As an anglophone immigrant with a handful of friends already when I arrived, the awareness of my good fortune and privilege was heightened reading these stories. The brutality of what these people have endured and their tenacity in making a new life froim nothing in a vastly different culture highlights our need for increased compassion and resources to meet these peoples’ needs.
Kuklin chose well to limit her focus to the lives of very different refugees having fled five very different countries but all of whom ended up in one place, Nebraska. Their pasts are unimaginable; their courage amazing. Each story is an inspiration and a call for us to be more involved in the world wide refugee crisis. This is a strong addition to the books I have added to our school library for our teachers’ units on refugees. I was a fan of the author after reading Beyond Magenta (also purchased for our library) and am an even greater one now.
*Disclaimer: A review copy was provided by the publisher. All opinions are my own.
Activities/resources:
Included in the end matter are chapter notes, information on resettlement and U.S. citizenship, historical time lines of war and political strife in the refugees’ countries of origin, resources for further reading, and an index.
wow, Joanna!
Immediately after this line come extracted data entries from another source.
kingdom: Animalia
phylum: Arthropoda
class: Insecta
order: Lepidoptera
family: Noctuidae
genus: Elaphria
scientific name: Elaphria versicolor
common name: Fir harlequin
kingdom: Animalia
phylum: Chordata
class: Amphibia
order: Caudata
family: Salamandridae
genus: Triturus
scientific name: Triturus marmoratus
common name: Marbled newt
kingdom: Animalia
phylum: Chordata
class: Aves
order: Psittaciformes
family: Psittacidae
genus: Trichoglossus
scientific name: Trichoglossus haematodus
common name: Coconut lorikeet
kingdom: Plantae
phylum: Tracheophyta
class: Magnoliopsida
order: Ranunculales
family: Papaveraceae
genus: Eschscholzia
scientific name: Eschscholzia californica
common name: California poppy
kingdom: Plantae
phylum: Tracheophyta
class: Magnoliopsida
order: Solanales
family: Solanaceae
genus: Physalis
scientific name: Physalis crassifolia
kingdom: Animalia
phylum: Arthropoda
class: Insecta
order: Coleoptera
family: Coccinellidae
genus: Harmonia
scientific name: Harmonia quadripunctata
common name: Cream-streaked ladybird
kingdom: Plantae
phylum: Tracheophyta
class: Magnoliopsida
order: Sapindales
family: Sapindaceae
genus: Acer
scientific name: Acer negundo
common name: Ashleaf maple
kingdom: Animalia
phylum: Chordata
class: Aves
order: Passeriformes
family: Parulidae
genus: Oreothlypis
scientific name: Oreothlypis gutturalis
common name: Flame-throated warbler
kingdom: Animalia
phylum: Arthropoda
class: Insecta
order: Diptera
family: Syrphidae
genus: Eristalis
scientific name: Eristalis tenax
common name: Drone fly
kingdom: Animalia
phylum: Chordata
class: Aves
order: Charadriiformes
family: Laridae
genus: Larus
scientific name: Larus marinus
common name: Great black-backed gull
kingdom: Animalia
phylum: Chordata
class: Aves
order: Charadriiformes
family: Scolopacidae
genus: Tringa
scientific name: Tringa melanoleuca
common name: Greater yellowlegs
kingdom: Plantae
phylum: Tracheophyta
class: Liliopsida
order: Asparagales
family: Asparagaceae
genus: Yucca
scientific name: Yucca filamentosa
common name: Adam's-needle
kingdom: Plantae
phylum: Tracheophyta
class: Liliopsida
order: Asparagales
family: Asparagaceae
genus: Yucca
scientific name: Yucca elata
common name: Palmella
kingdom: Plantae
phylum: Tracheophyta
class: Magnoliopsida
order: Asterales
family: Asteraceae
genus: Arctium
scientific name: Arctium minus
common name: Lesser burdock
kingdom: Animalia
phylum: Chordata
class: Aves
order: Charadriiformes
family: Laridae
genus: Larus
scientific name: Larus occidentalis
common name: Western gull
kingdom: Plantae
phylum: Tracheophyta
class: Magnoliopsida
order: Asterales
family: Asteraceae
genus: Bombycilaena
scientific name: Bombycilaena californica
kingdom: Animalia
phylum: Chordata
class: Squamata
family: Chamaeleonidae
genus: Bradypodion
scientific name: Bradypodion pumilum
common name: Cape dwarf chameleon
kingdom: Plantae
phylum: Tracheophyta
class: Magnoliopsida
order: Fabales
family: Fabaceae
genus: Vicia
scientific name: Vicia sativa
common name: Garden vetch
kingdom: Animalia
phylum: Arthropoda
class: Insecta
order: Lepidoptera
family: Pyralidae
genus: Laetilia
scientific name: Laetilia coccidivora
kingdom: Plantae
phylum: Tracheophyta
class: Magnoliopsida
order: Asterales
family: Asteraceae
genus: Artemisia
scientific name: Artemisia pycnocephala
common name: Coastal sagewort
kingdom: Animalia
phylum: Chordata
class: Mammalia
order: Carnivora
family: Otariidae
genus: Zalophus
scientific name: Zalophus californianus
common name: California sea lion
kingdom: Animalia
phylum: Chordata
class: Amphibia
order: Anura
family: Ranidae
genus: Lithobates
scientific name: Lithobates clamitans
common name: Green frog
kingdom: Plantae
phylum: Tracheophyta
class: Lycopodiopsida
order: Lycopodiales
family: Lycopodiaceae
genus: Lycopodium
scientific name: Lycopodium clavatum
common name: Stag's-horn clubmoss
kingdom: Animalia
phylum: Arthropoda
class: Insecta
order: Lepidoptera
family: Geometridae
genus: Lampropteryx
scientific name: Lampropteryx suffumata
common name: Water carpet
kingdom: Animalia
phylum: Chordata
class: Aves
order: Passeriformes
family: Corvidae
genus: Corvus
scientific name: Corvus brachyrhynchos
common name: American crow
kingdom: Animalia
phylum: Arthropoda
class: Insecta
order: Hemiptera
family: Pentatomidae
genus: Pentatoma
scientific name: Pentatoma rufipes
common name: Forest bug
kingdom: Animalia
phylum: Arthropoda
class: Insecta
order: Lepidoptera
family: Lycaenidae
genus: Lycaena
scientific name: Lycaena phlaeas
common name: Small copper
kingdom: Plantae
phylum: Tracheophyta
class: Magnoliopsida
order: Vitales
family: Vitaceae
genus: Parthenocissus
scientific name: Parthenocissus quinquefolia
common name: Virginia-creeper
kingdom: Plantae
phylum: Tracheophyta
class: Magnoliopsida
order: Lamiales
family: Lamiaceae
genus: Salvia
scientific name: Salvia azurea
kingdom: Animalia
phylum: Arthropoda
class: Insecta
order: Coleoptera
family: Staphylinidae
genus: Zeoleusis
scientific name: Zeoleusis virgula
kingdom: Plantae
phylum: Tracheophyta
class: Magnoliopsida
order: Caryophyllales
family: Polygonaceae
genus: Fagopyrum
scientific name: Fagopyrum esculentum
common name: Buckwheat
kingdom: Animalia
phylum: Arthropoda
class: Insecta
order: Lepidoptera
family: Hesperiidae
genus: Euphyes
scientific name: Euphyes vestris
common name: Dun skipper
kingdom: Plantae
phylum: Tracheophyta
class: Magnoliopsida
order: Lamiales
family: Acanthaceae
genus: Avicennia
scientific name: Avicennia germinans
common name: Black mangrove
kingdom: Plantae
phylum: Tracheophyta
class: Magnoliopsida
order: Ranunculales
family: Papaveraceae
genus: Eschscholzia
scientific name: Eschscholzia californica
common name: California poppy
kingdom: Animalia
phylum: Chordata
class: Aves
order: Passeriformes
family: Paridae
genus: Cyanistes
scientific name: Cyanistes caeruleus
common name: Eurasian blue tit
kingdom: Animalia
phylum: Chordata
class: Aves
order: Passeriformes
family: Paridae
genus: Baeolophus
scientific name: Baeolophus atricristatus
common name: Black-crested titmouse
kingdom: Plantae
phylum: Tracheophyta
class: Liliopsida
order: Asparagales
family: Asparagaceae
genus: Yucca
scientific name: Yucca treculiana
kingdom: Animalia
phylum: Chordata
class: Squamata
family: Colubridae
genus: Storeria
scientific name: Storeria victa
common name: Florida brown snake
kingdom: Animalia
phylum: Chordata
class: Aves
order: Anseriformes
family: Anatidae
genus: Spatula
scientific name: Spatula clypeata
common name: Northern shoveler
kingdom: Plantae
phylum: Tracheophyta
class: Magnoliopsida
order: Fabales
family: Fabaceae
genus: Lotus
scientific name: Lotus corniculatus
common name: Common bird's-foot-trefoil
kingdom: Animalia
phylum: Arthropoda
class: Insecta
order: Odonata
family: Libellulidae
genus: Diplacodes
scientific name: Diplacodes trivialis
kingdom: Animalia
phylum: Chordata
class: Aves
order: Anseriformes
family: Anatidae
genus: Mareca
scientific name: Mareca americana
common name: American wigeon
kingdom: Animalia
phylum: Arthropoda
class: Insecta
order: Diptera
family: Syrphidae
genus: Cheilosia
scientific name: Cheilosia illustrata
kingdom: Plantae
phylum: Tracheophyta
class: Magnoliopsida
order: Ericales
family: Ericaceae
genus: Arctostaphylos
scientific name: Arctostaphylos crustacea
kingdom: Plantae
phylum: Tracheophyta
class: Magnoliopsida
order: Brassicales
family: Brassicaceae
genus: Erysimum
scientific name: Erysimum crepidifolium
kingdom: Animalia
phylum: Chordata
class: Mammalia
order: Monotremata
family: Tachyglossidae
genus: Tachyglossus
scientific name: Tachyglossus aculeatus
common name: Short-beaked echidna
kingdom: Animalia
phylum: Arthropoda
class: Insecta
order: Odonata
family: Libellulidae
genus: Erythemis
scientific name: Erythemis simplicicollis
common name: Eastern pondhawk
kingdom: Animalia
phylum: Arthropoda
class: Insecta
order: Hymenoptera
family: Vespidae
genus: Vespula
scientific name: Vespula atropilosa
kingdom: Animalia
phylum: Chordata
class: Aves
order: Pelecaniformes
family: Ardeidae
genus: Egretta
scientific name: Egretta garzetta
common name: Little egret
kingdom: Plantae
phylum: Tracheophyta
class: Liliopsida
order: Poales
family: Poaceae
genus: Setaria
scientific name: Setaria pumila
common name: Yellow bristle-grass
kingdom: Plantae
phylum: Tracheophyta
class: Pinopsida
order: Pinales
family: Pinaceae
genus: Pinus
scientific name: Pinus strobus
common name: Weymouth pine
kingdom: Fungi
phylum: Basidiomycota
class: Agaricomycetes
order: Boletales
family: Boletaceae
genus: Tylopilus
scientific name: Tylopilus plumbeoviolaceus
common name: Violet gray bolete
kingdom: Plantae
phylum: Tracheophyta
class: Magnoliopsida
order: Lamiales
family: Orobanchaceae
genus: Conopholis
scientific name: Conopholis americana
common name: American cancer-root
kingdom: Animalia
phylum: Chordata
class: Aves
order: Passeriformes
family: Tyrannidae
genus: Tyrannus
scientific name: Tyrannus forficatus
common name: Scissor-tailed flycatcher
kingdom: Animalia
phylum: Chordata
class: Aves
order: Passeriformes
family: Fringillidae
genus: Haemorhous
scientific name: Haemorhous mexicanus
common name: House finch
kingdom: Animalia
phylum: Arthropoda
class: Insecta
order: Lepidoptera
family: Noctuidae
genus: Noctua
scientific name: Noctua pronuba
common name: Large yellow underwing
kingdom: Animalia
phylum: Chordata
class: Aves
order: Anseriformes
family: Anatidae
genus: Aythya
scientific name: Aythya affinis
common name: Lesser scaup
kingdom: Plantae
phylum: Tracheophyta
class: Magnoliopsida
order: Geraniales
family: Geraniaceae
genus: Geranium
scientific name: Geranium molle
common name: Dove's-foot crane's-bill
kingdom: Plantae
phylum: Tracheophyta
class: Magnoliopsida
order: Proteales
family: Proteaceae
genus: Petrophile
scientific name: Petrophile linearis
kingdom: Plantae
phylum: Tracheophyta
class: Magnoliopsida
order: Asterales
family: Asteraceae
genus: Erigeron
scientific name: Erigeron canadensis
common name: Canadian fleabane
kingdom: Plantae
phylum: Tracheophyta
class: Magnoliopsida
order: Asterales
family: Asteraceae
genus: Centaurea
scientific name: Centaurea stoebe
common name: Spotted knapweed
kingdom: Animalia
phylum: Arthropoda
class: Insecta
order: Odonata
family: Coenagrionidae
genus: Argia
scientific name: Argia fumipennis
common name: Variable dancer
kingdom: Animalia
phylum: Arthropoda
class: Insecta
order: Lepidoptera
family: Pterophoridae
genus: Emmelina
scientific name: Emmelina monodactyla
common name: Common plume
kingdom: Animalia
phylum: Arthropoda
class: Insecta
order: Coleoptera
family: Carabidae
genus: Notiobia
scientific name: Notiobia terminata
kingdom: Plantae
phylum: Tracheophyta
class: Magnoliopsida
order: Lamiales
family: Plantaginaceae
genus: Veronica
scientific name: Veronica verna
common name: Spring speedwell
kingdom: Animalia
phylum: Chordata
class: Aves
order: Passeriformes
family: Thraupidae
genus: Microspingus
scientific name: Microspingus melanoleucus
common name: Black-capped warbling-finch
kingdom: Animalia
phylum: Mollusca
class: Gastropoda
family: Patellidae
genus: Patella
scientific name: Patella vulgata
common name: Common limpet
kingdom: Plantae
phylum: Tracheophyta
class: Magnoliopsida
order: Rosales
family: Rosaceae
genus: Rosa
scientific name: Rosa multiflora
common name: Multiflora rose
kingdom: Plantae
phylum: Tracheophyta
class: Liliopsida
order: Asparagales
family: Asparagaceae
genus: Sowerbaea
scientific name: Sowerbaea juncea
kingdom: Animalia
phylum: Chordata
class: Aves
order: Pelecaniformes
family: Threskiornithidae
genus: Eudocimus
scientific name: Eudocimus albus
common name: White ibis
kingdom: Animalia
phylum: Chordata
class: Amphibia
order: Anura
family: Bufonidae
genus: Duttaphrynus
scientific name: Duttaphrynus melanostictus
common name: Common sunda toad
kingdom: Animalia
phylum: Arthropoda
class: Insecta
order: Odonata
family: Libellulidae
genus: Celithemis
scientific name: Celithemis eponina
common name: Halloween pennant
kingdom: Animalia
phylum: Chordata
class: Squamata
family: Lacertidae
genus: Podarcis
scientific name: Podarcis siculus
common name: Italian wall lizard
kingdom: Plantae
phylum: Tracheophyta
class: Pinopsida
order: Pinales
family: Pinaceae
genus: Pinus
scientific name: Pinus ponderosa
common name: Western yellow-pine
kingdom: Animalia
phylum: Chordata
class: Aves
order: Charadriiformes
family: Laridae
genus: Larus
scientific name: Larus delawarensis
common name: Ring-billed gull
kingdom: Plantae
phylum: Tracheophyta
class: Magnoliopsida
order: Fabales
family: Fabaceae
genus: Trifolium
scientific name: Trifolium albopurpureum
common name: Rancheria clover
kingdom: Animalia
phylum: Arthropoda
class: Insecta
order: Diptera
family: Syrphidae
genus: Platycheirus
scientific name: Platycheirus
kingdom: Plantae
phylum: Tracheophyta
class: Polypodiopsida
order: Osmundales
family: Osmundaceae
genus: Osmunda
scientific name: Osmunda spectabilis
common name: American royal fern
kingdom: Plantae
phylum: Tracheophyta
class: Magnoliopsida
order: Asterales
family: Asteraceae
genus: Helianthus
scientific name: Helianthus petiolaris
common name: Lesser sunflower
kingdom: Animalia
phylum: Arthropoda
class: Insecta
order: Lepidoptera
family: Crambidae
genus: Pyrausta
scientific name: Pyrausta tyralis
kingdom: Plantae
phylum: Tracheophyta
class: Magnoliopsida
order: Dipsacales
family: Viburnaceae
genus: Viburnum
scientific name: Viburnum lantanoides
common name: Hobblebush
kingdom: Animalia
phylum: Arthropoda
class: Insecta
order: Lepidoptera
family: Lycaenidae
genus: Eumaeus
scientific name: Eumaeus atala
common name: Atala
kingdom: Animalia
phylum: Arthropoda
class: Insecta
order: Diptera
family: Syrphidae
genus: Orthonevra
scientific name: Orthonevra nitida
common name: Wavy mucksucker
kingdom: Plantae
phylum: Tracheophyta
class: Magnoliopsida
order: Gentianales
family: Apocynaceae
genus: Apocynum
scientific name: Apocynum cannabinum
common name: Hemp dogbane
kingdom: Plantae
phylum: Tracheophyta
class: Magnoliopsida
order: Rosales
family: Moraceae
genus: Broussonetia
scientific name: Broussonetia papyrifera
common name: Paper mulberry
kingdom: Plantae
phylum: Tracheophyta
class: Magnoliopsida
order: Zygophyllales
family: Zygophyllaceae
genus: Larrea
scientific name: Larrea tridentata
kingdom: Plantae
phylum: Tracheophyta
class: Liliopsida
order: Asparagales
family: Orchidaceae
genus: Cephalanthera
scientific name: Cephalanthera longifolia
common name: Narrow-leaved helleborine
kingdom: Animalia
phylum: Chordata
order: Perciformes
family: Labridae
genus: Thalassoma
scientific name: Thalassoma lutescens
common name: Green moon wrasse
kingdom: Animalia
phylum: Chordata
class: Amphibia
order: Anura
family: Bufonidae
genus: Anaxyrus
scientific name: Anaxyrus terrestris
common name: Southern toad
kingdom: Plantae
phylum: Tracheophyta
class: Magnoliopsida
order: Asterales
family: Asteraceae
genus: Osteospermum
This sounds like a great book! I’ll be sure to recommend it to our school librarian. And I think I’ll see if the SFPL has any copies and suggest it if they don’t. Thanks for the rec!
I see, though, that the pub date isn’t until May 2020, so the SFPL may kick my suggestion back to me. They don’t accept suggestions for books with pub dates further than two months out. We’ll see….
Oh, yes, I should have mentioned that this was an ARC and is publishing soon. I also have to wait to suggest books at my local library to near their pub date.